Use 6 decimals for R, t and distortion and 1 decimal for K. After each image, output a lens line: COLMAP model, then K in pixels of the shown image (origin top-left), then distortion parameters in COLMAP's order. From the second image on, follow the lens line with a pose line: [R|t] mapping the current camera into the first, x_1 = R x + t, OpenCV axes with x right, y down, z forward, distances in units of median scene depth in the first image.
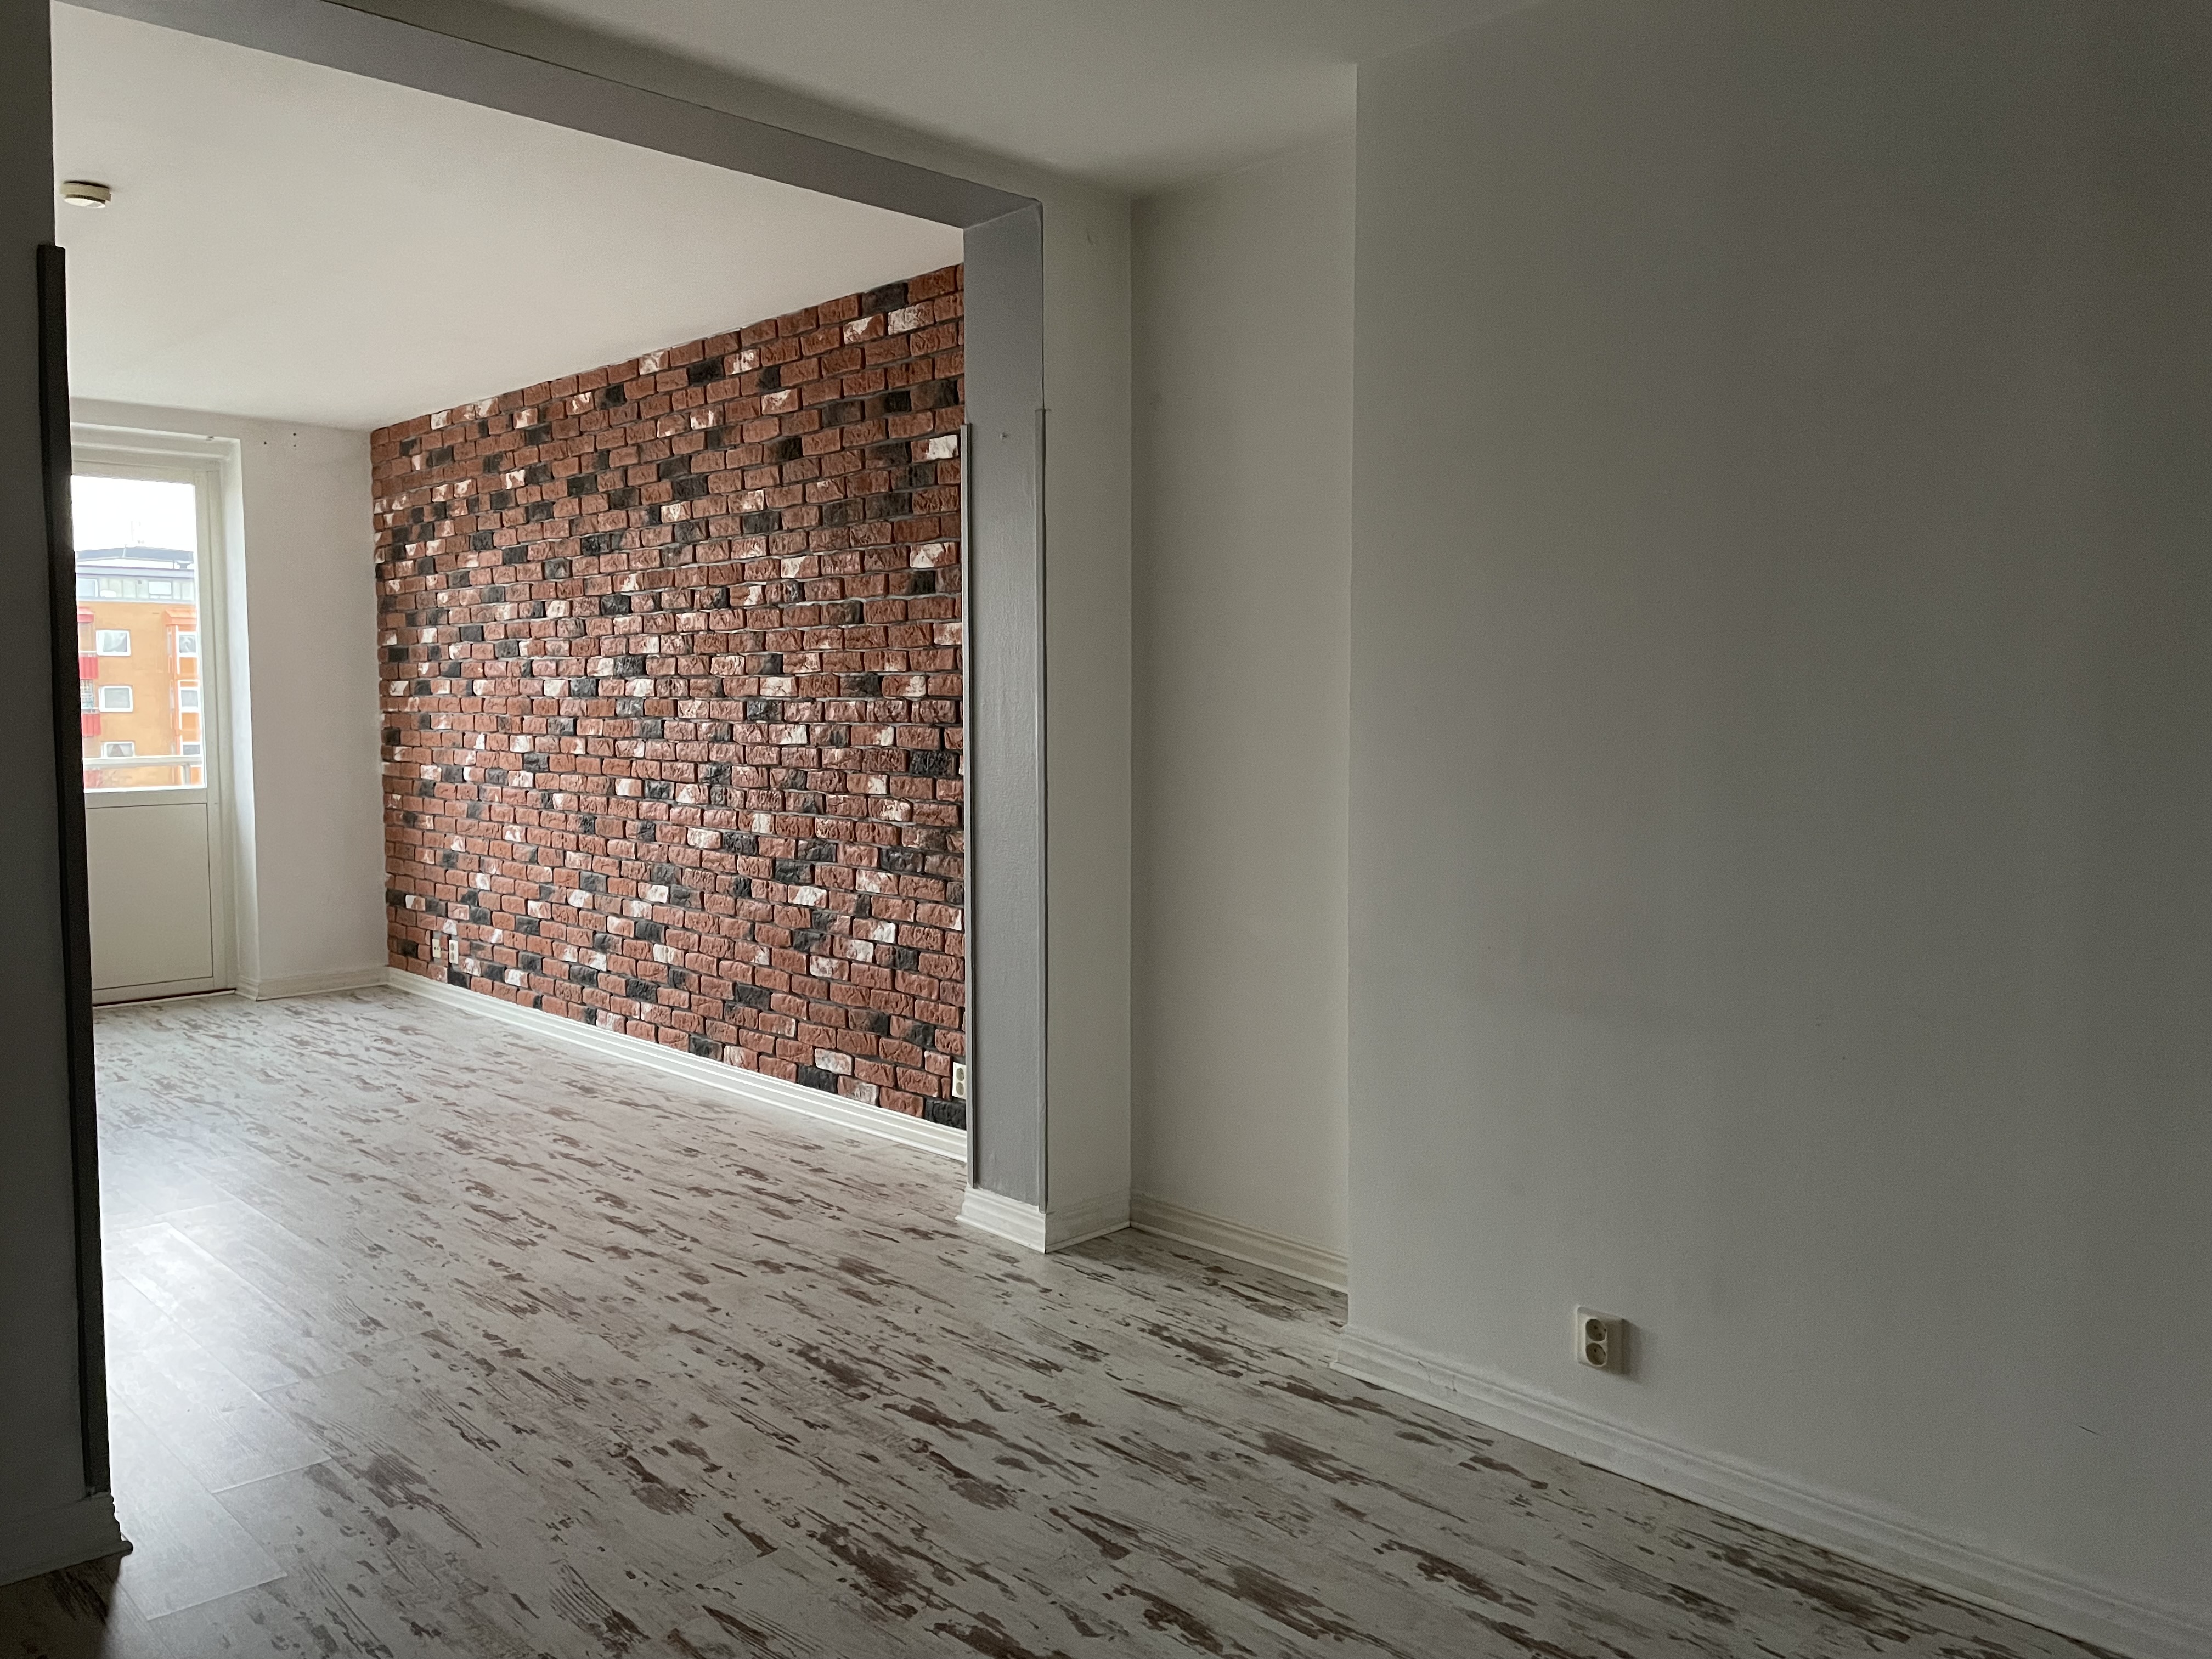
lens RADIAL K [[1681.0, 0, 1108.5], [0, 1681.0, 807.6], [0, 0, 1]] dist [0.109443, -0.116987]
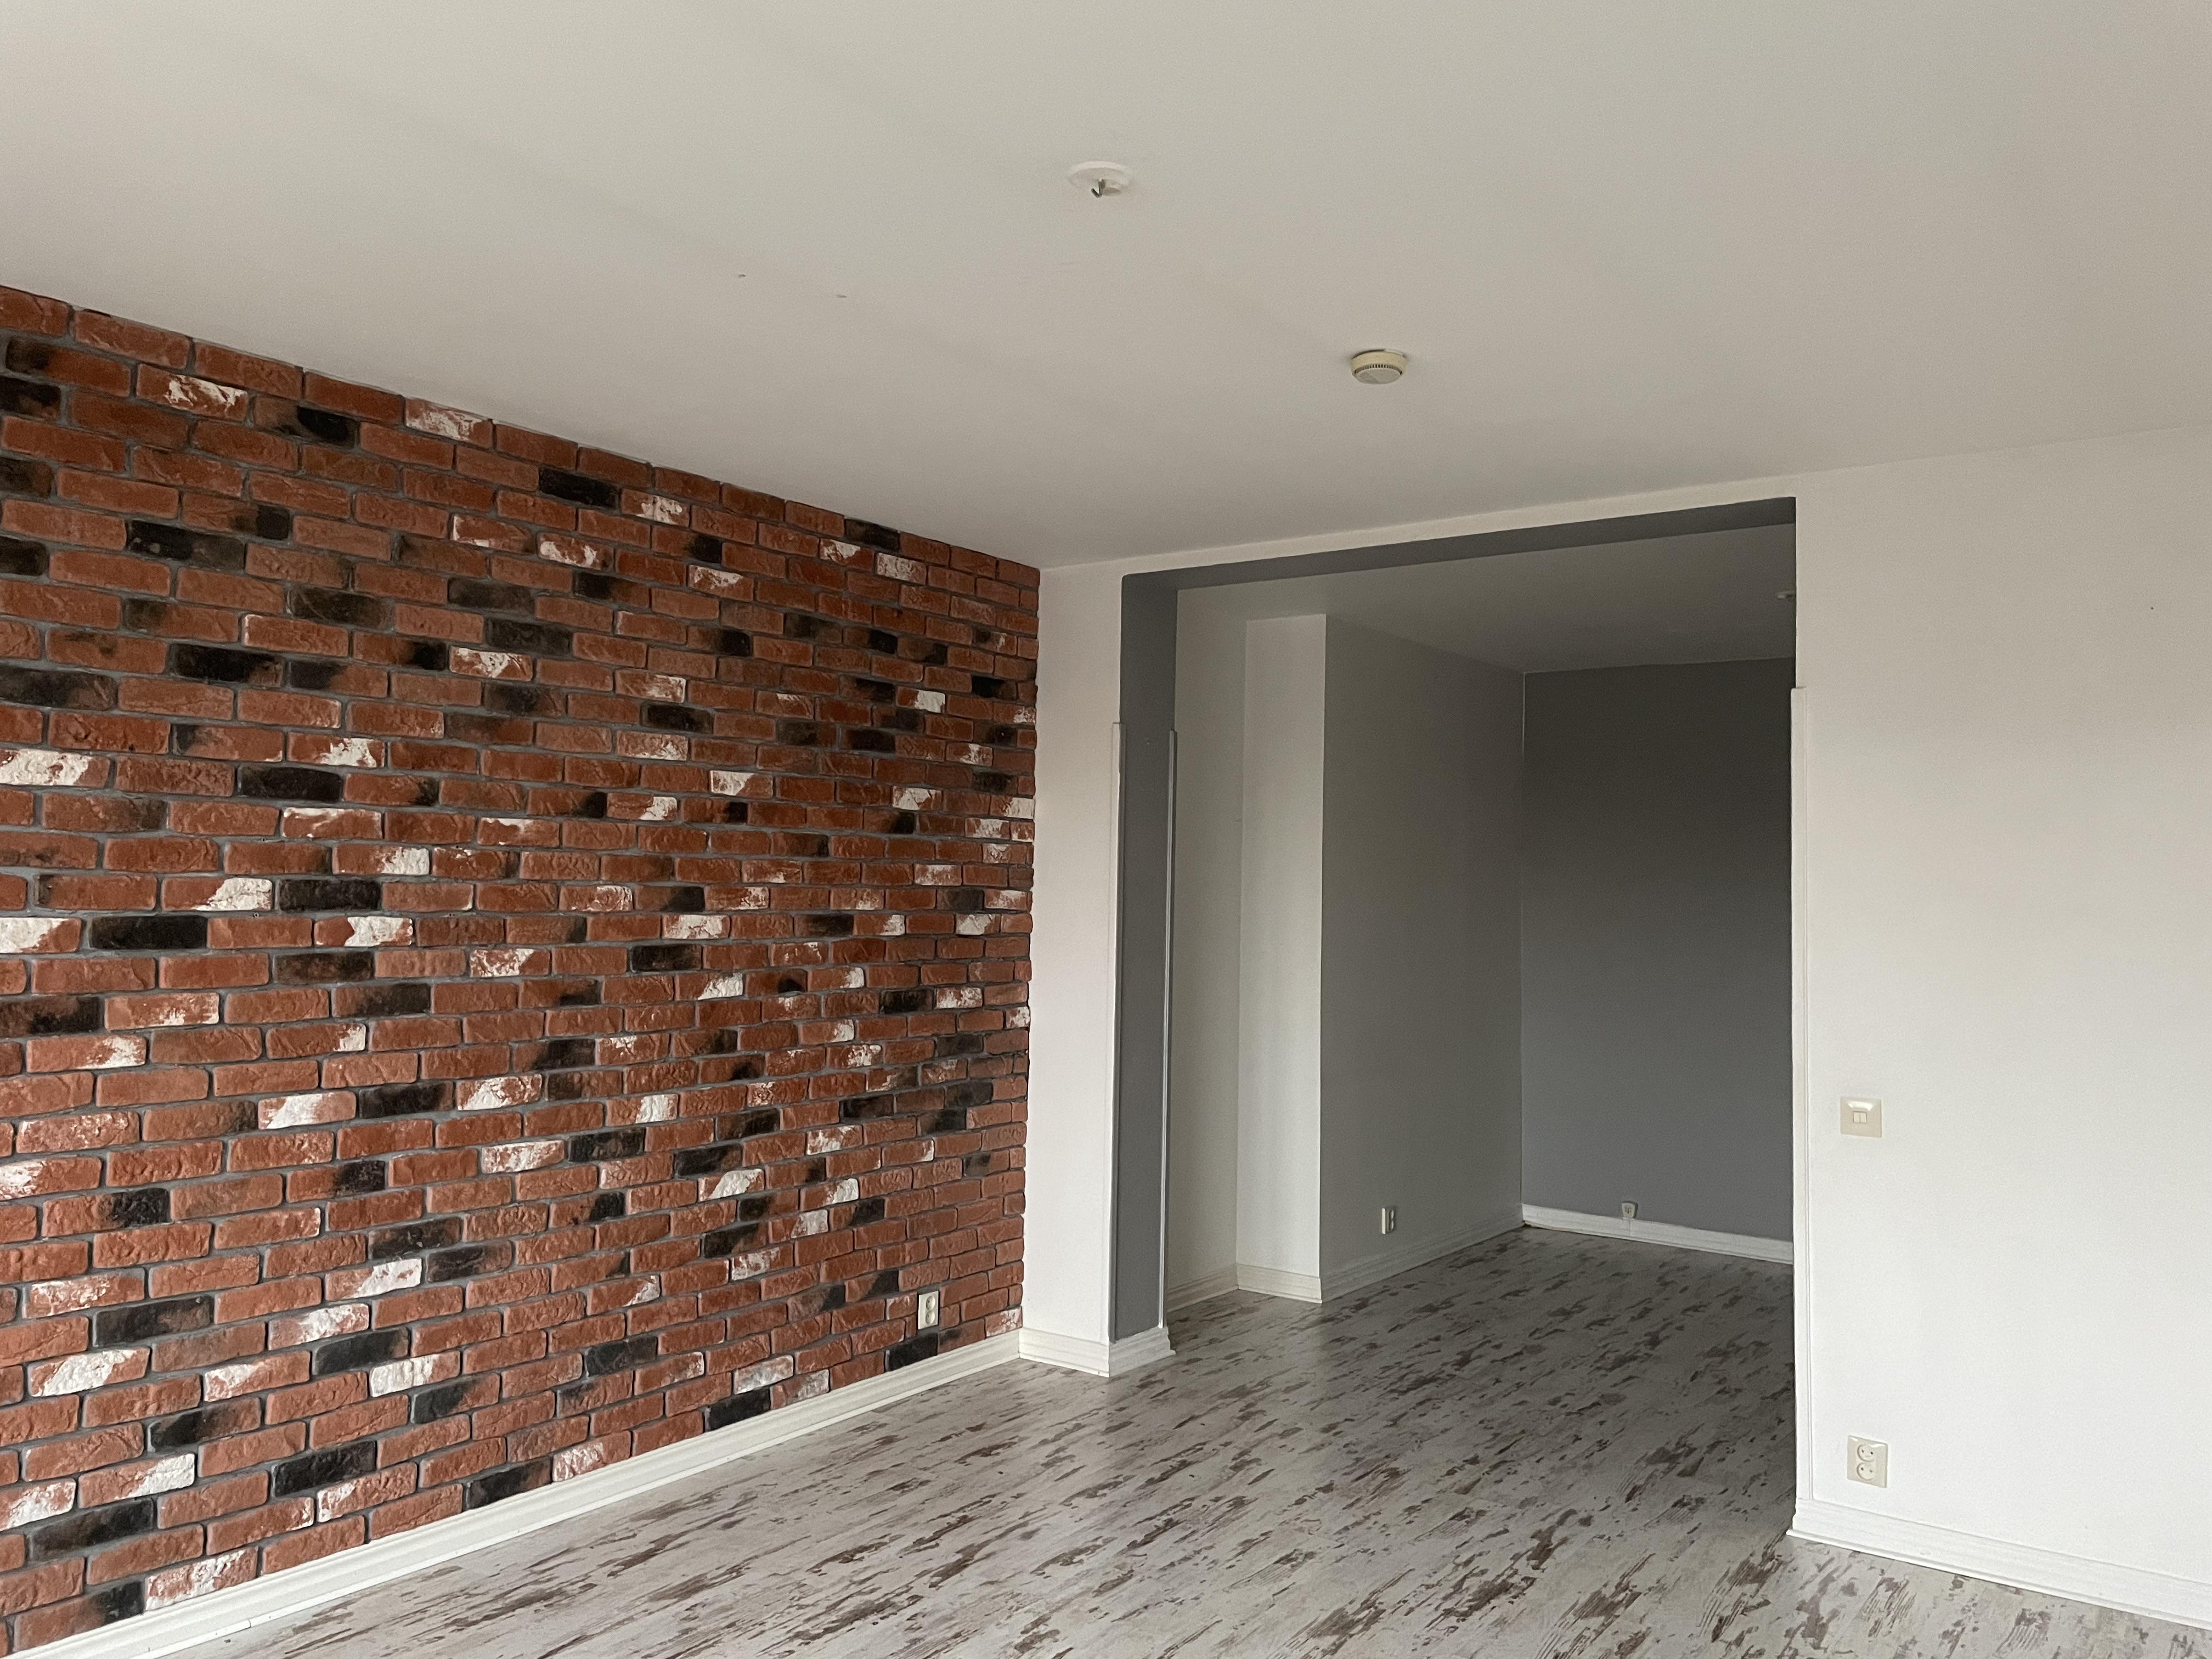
lens RADIAL K [[1671.5, 0, 1106.0], [0, 1671.5, 829.5], [0, 0, 1]] dist [0.081950, -0.111547]
pose [[-0.180331, 0.038742, 0.982843, -1.109817], [0.052745, 0.998167, -0.029668, -0.092479], [-0.982191, 0.046490, -0.182044, 1.051268]]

........

**Yapılacak İşlem**:
Malzemedeki satırları yeniden yaz, "image" sözcüğünü geçtiği her yerde "frame" ile değiştir ve geri kalan her şeyi olduğu gibi bırak. Resimleri yanıta koyma.

**Beklenen Çıktı**:
Use 6 decimals for R, t and distortion and 1 decimal for K. After each frame, output a lens line: COLMAP model, then K in pixels of the shown frame (origin top-left), then distortion parameters in COLMAP's order. From the second frame on, follow the lens line with a pose line: [R|t] mapping the current camera into the first, x_1 = R x + t, OpenCV axes with x right, y down, z forward, distances in units of median scene depth in the first frame.
lens RADIAL K [[1681.0, 0, 1108.5], [0, 1681.0, 807.6], [0, 0, 1]] dist [0.109443, -0.116987]
lens RADIAL K [[1671.5, 0, 1106.0], [0, 1671.5, 829.5], [0, 0, 1]] dist [0.081950, -0.111547]
pose [[-0.180331, 0.038742, 0.982843, -1.109817], [0.052745, 0.998167, -0.029668, -0.092479], [-0.982191, 0.046490, -0.182044, 1.051268]]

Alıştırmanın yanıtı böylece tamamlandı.